Recorded data:
****
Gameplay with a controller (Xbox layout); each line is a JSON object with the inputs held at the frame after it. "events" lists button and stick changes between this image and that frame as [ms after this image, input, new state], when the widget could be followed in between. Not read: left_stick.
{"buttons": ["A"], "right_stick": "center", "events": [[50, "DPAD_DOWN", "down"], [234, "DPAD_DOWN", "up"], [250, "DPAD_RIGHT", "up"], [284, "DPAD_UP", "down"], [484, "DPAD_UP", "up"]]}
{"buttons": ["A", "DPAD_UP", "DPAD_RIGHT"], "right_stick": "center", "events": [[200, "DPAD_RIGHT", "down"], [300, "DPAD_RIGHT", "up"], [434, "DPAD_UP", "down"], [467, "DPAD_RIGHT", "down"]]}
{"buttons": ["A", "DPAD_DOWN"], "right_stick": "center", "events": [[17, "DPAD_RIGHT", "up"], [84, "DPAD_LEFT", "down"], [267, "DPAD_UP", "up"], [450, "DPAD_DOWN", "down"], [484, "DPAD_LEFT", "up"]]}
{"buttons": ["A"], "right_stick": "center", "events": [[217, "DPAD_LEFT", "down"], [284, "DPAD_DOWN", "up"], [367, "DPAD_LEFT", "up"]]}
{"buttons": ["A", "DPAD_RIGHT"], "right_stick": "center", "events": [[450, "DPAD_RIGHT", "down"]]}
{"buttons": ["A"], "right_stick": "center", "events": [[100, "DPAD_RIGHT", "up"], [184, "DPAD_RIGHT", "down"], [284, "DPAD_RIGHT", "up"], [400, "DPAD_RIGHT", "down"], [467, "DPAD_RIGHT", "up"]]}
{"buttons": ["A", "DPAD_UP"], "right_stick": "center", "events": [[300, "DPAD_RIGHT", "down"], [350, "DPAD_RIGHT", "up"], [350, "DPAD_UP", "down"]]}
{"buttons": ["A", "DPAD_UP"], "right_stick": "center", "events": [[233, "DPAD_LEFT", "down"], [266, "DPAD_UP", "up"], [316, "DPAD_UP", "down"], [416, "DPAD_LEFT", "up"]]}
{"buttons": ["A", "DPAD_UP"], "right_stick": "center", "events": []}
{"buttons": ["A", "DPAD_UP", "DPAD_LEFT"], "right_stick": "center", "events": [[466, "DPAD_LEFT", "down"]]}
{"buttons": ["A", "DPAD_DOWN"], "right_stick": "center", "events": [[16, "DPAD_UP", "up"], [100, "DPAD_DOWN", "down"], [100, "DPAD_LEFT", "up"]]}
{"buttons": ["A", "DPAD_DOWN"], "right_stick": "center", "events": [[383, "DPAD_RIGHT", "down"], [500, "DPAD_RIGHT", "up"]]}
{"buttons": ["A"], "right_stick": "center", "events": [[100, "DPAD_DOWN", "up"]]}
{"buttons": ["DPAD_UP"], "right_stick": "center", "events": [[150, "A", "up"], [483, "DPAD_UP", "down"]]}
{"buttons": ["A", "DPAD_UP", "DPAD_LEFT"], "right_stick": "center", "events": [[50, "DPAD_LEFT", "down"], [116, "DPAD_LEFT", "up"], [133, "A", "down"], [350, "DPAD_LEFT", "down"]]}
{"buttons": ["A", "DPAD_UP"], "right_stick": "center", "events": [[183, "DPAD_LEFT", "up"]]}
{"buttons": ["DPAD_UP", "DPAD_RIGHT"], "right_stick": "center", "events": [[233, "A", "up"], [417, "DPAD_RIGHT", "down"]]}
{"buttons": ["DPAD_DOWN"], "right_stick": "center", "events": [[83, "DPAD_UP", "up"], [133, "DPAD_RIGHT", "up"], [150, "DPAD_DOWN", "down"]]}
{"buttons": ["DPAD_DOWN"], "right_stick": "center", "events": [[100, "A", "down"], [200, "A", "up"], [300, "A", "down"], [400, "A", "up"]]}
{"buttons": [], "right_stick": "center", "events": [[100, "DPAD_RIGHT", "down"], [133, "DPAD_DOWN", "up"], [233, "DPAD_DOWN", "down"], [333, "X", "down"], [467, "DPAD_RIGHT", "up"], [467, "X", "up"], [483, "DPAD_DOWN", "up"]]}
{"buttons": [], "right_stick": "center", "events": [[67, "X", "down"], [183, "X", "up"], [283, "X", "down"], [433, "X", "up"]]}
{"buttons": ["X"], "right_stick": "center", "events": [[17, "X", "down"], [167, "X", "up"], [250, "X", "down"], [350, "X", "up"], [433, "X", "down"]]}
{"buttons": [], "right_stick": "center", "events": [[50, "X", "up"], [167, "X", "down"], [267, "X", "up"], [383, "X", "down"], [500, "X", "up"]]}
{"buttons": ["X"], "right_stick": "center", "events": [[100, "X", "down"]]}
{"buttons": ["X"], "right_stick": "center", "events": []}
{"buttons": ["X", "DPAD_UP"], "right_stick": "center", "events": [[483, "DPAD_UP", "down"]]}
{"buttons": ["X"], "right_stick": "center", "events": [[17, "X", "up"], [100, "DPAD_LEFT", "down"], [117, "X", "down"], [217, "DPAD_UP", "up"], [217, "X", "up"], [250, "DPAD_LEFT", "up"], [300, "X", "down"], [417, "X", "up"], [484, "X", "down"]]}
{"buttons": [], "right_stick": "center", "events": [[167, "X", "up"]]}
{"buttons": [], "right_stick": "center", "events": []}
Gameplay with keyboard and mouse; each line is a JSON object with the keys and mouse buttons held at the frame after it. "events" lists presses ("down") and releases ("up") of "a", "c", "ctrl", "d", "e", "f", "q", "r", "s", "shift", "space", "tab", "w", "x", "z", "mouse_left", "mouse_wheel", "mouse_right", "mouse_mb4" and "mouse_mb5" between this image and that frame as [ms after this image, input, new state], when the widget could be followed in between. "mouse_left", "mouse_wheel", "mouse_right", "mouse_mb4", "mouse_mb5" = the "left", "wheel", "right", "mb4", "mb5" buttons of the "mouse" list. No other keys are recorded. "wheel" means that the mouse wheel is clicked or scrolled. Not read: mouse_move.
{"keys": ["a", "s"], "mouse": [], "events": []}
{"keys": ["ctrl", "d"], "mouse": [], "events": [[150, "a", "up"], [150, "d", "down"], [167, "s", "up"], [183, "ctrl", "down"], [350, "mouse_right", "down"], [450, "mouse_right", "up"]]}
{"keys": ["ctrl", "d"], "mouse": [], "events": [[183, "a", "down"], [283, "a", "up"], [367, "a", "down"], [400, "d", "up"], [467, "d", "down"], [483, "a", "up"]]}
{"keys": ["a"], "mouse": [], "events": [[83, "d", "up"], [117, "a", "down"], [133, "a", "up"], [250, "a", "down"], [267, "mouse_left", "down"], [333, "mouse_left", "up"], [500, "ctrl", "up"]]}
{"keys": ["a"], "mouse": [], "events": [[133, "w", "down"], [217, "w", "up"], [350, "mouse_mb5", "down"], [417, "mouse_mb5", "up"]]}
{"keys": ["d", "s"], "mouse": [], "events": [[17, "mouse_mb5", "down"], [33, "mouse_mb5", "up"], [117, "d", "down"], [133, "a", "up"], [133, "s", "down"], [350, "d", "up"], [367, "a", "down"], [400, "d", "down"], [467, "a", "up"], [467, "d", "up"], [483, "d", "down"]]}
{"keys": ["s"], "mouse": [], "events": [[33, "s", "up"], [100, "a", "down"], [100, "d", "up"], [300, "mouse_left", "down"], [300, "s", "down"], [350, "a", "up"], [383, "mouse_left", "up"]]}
****
Task objective: Restate the whole listing exactly, leaving out nothing.

Answer to the problem:
Gameplay with a controller (Xbox layout); each line is a JSON object with the inputs held at the frame after it. "events" lists button and stick changes between this image and that frame as [ms after this image, input, new state], when the widget could be followed in between. Not read: left_stick.
{"buttons": ["A"], "right_stick": "center", "events": [[50, "DPAD_DOWN", "down"], [234, "DPAD_DOWN", "up"], [250, "DPAD_RIGHT", "up"], [284, "DPAD_UP", "down"], [484, "DPAD_UP", "up"]]}
{"buttons": ["A", "DPAD_UP", "DPAD_RIGHT"], "right_stick": "center", "events": [[200, "DPAD_RIGHT", "down"], [300, "DPAD_RIGHT", "up"], [434, "DPAD_UP", "down"], [467, "DPAD_RIGHT", "down"]]}
{"buttons": ["A", "DPAD_DOWN"], "right_stick": "center", "events": [[17, "DPAD_RIGHT", "up"], [84, "DPAD_LEFT", "down"], [267, "DPAD_UP", "up"], [450, "DPAD_DOWN", "down"], [484, "DPAD_LEFT", "up"]]}
{"buttons": ["A"], "right_stick": "center", "events": [[217, "DPAD_LEFT", "down"], [284, "DPAD_DOWN", "up"], [367, "DPAD_LEFT", "up"]]}
{"buttons": ["A", "DPAD_RIGHT"], "right_stick": "center", "events": [[450, "DPAD_RIGHT", "down"]]}
{"buttons": ["A"], "right_stick": "center", "events": [[100, "DPAD_RIGHT", "up"], [184, "DPAD_RIGHT", "down"], [284, "DPAD_RIGHT", "up"], [400, "DPAD_RIGHT", "down"], [467, "DPAD_RIGHT", "up"]]}
{"buttons": ["A", "DPAD_UP"], "right_stick": "center", "events": [[300, "DPAD_RIGHT", "down"], [350, "DPAD_RIGHT", "up"], [350, "DPAD_UP", "down"]]}
{"buttons": ["A", "DPAD_UP"], "right_stick": "center", "events": [[233, "DPAD_LEFT", "down"], [266, "DPAD_UP", "up"], [316, "DPAD_UP", "down"], [416, "DPAD_LEFT", "up"]]}
{"buttons": ["A", "DPAD_UP"], "right_stick": "center", "events": []}
{"buttons": ["A", "DPAD_UP", "DPAD_LEFT"], "right_stick": "center", "events": [[466, "DPAD_LEFT", "down"]]}
{"buttons": ["A", "DPAD_DOWN"], "right_stick": "center", "events": [[16, "DPAD_UP", "up"], [100, "DPAD_DOWN", "down"], [100, "DPAD_LEFT", "up"]]}
{"buttons": ["A", "DPAD_DOWN"], "right_stick": "center", "events": [[383, "DPAD_RIGHT", "down"], [500, "DPAD_RIGHT", "up"]]}
{"buttons": ["A"], "right_stick": "center", "events": [[100, "DPAD_DOWN", "up"]]}
{"buttons": ["DPAD_UP"], "right_stick": "center", "events": [[150, "A", "up"], [483, "DPAD_UP", "down"]]}
{"buttons": ["A", "DPAD_UP", "DPAD_LEFT"], "right_stick": "center", "events": [[50, "DPAD_LEFT", "down"], [116, "DPAD_LEFT", "up"], [133, "A", "down"], [350, "DPAD_LEFT", "down"]]}
{"buttons": ["A", "DPAD_UP"], "right_stick": "center", "events": [[183, "DPAD_LEFT", "up"]]}
{"buttons": ["DPAD_UP", "DPAD_RIGHT"], "right_stick": "center", "events": [[233, "A", "up"], [417, "DPAD_RIGHT", "down"]]}
{"buttons": ["DPAD_DOWN"], "right_stick": "center", "events": [[83, "DPAD_UP", "up"], [133, "DPAD_RIGHT", "up"], [150, "DPAD_DOWN", "down"]]}
{"buttons": ["DPAD_DOWN"], "right_stick": "center", "events": [[100, "A", "down"], [200, "A", "up"], [300, "A", "down"], [400, "A", "up"]]}
{"buttons": [], "right_stick": "center", "events": [[100, "DPAD_RIGHT", "down"], [133, "DPAD_DOWN", "up"], [233, "DPAD_DOWN", "down"], [333, "X", "down"], [467, "DPAD_RIGHT", "up"], [467, "X", "up"], [483, "DPAD_DOWN", "up"]]}
{"buttons": [], "right_stick": "center", "events": [[67, "X", "down"], [183, "X", "up"], [283, "X", "down"], [433, "X", "up"]]}
{"buttons": ["X"], "right_stick": "center", "events": [[17, "X", "down"], [167, "X", "up"], [250, "X", "down"], [350, "X", "up"], [433, "X", "down"]]}
{"buttons": [], "right_stick": "center", "events": [[50, "X", "up"], [167, "X", "down"], [267, "X", "up"], [383, "X", "down"], [500, "X", "up"]]}
{"buttons": ["X"], "right_stick": "center", "events": [[100, "X", "down"]]}
{"buttons": ["X"], "right_stick": "center", "events": []}
{"buttons": ["X", "DPAD_UP"], "right_stick": "center", "events": [[483, "DPAD_UP", "down"]]}
{"buttons": ["X"], "right_stick": "center", "events": [[17, "X", "up"], [100, "DPAD_LEFT", "down"], [117, "X", "down"], [217, "DPAD_UP", "up"], [217, "X", "up"], [250, "DPAD_LEFT", "up"], [300, "X", "down"], [417, "X", "up"], [484, "X", "down"]]}
{"buttons": [], "right_stick": "center", "events": [[167, "X", "up"]]}
{"buttons": [], "right_stick": "center", "events": []}
Gameplay with keyboard and mouse; each line is a JSON object with the keys and mouse buttons held at the frame after it. "events" lists presses ("down") and releases ("up") of "a", "c", "ctrl", "d", "e", "f", "q", "r", "s", "shift", "space", "tab", "w", "x", "z", "mouse_left", "mouse_wheel", "mouse_right", "mouse_mb4" and "mouse_mb5" between this image and that frame as [ms after this image, input, new state], when the widget could be followed in between. "mouse_left", "mouse_wheel", "mouse_right", "mouse_mb4", "mouse_mb5" = the "left", "wheel", "right", "mb4", "mb5" buttons of the "mouse" list. No other keys are recorded. "wheel" means that the mouse wheel is clicked or scrolled. Not read: mouse_move.
{"keys": ["a", "s"], "mouse": [], "events": []}
{"keys": ["ctrl", "d"], "mouse": [], "events": [[150, "a", "up"], [150, "d", "down"], [167, "s", "up"], [183, "ctrl", "down"], [350, "mouse_right", "down"], [450, "mouse_right", "up"]]}
{"keys": ["ctrl", "d"], "mouse": [], "events": [[183, "a", "down"], [283, "a", "up"], [367, "a", "down"], [400, "d", "up"], [467, "d", "down"], [483, "a", "up"]]}
{"keys": ["a"], "mouse": [], "events": [[83, "d", "up"], [117, "a", "down"], [133, "a", "up"], [250, "a", "down"], [267, "mouse_left", "down"], [333, "mouse_left", "up"], [500, "ctrl", "up"]]}
{"keys": ["a"], "mouse": [], "events": [[133, "w", "down"], [217, "w", "up"], [350, "mouse_mb5", "down"], [417, "mouse_mb5", "up"]]}
{"keys": ["d", "s"], "mouse": [], "events": [[17, "mouse_mb5", "down"], [33, "mouse_mb5", "up"], [117, "d", "down"], [133, "a", "up"], [133, "s", "down"], [350, "d", "up"], [367, "a", "down"], [400, "d", "down"], [467, "a", "up"], [467, "d", "up"], [483, "d", "down"]]}
{"keys": ["s"], "mouse": [], "events": [[33, "s", "up"], [100, "a", "down"], [100, "d", "up"], [300, "mouse_left", "down"], [300, "s", "down"], [350, "a", "up"], [383, "mouse_left", "up"]]}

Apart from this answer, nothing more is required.